Il faut rééquilibrer nos comptes extérieurs
Mais
il y a une autre source de confusion sur la dette. La dette de la
France ne peut pas se résumer à celle de l’État. L’État, ce n’est que
l’un des agents économiques, ce n’est pas toute la France. L’endettement
de la France, c’est donc la somme des dettes des entreprises, des
ménages et des administrations publiques envers les acteurs situés hors
de nos frontières. Pourquoi seulement hors
de nos frontières ? Parce que les dettes internes s'annulent, puisqu'à
la dette d'un agent correspond la créance d'un autre. La seule partie à
rembourser par la France, c'est celle détenue par des investisseurs
étrangers.
La
Banque de France publie chaque année un « compte des transactions
courantes » qui décrit dans une logique de flux les échanges de biens,
de services, de revenus et de transferts courants avec l'extérieur. Le
solde de ce compte représente ce que la France a emprunté (ou prêté)

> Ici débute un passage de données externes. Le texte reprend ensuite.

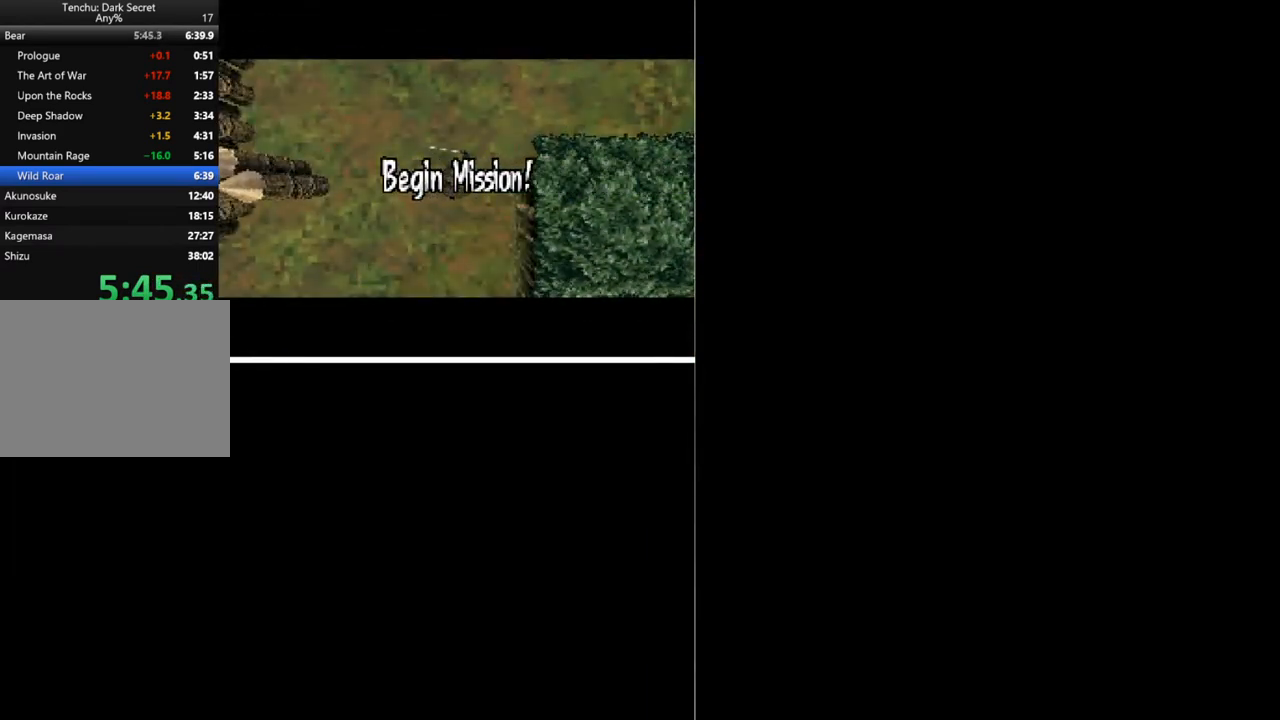
{"buttons": ["DPAD_UP"], "button_events": [[67, "B", "up"], [167, "B", "down"], [333, "B", "up"], [333, "DPAD_UP", "down"], [400, "B", "down"], [467, "B", "up"]]}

chaque année. Créancière du début des années 90 jusqu’au milieu des
années 2000, la France est devenue débitrice par la suite, mais de façon
modérée, le déficit courant ne dépassant jamais la barre de 1% du PIB
jusqu’en 2020, année exceptionnelle qui a en effet plombé les comptes.
Mais
tout ceci concerne les flux seulement. Qu'en est-il de la dette,
c'est-à-dire du stock ? Pour le mesurer, il faut additionner le solde
des transactions courantes au fil des ans. Et le résultat est pour le
moins surprenant. Sur la base de cet indicateur, la France n’était pas
endettée fin 2019, mais le devient avec la crise de la covid-19 en 2020.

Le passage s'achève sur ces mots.